> Extracted material:

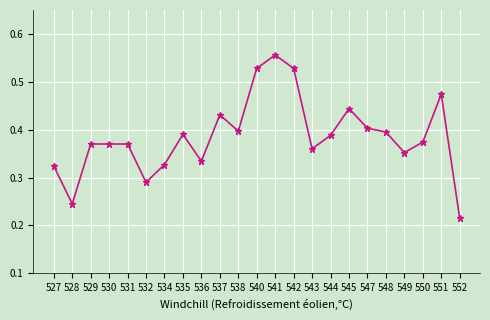

True or false: the data has more than 1 interior local peaks.

True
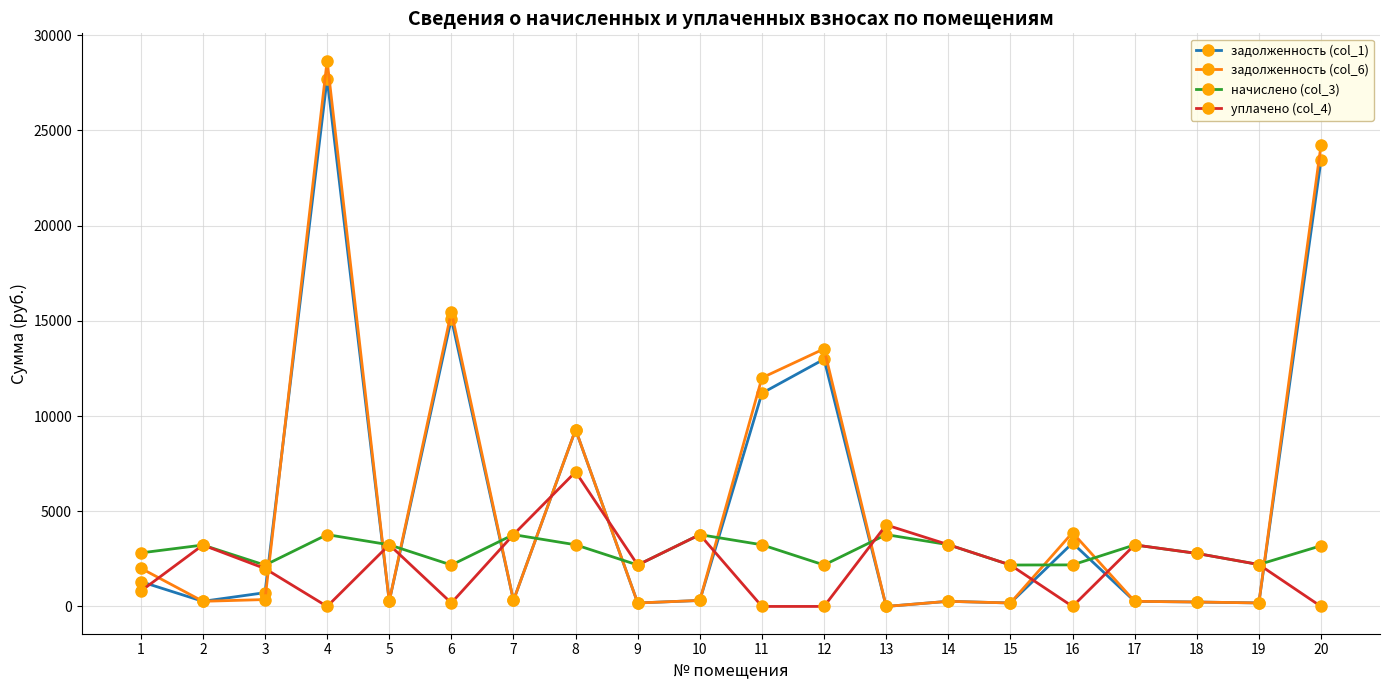

What is the average value of the уплачено (col_4) series?

2207.2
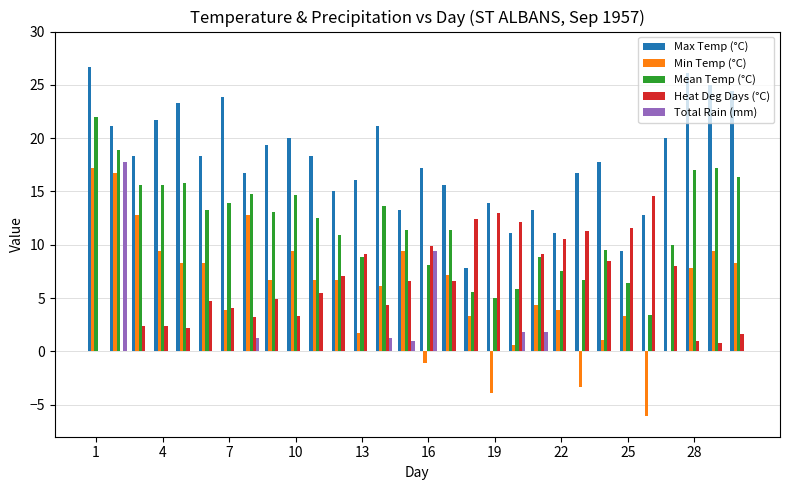

Which series has the largest total across all categories?

Max Temp (°C)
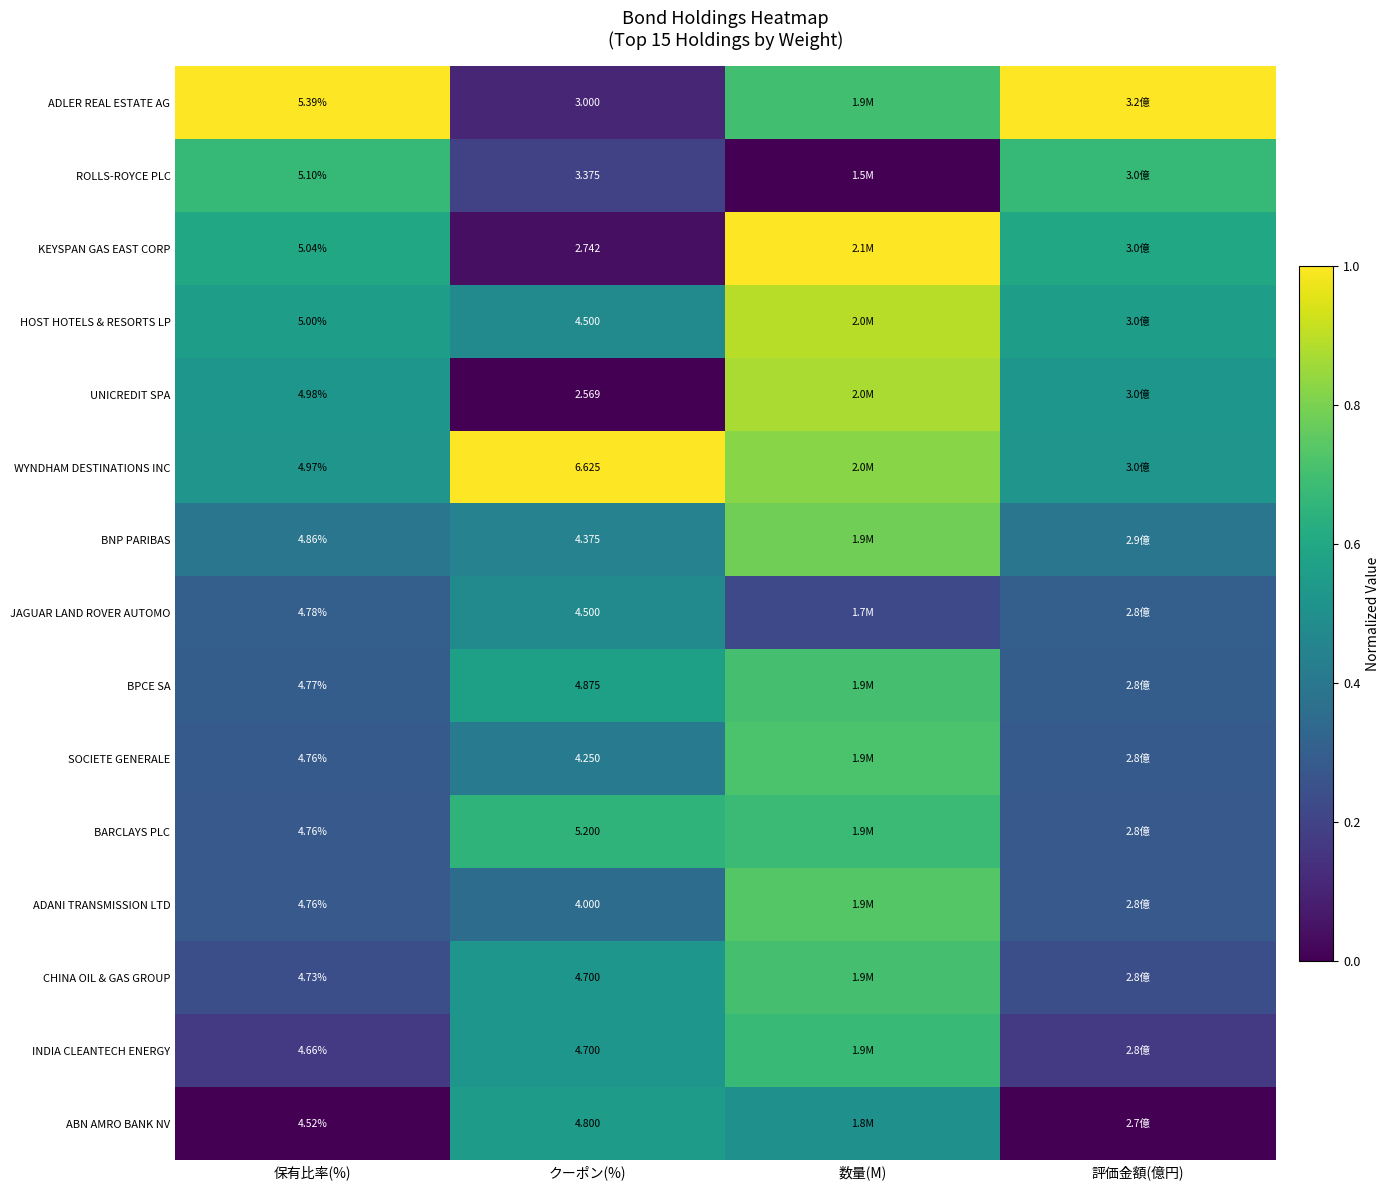

At 評価金額(億円), list the series in order from smallest to largest.

ABN AMRO BANK NV, INDIA CLEANTECH ENERGY, CHINA OIL & GAS GROUP, ADANI TRANSMISSION LTD, BARCLAYS PLC, SOCIETE GENERALE, BPCE SA, JAGUAR LAND ROVER AUTOMO, BNP PARIBAS, WYNDHAM DESTINATIONS INC, UNICREDIT SPA, HOST HOTELS & RESORTS LP, KEYSPAN GAS EAST CORP, ROLLS-ROYCE PLC, ADLER REAL ESTATE AG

> What to work on: List each line of the data above that contains the word "largest". Treat uppercase and lowercase as different.

> Response:
Which series has the largest total across all categories?
At 評価金額(億円), list the series in order from smallest to largest.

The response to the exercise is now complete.